Sur de nombreux sujets, dans lesquels Paris est impliqué au premier chef, Donald Trump a adopté des positions soit à contre-courant, soit très floues. Il avait ainsi annoncé en mai son intention d’« annuler » le traité de Paris sur le climat, décroché de haute lutte en décembre 2015, et qualifié le réchauffement climatique de « canular ». Sur le Moyen-Orient, ravagé par les guerres, et la lutte contre le terrorisme, incarné par l’organisation djihadiste État islamique, Donald Trump est jusqu’à présent resté flou.

François Hollande a très vite exprimé sa volonté d’engager « sans tarder une discussion avec la nouvelle administration américaine », précisant qu’il le ferait « avec vigilance et franchise, car certaines positions prises par Donald Trump pendant la campagne américaine doivent être confrontées aux valeurs et aux intérêts que nous partageons avec les États-Unis ».

Ressentiment

Les relations franco-américaines, parfois houleuses, voire tendues, sont restées jusqu’à aujourd’hui marquées du sceau officiel de l’« amitié » et de l’« alliance ». Après la grave crise de 2003 provoquée par l’intervention américaine en Irak, vivement contestée par la France, les relations entre Paris et Washington s’étaient apaisées. L’accession de Nicolas Sarkozy à la présidence en 2007 avait marqué un virage atlantiste prononcé, avec notamment la réintégration de la France dans le commandement militaire intégré de l’Otan.

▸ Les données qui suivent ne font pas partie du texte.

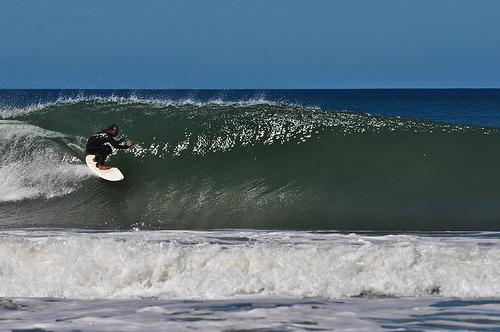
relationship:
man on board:
[72, 120, 125, 162] [85, 154, 124, 181]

Sous la présidence Hollande, les relations avec les États-Unis sont restées empreintes d’un ressentiment, celui d’avoir été lâché en rase campagne en 2013, lorsque le président Barack Obama a abandonné le projet de frappes militaires contre le régime syrien, accusé d’avoir mené une attaque à l’arme chimique. Les tensions sont aussi apparues dans les négociations sur le nucléaire iranien. En même temps, la France est un des principaux contributeurs de la coalition anti-djihadiste menée par les États-Unis et les deux pays collaborent dans la lutte antiterroriste au Sahel.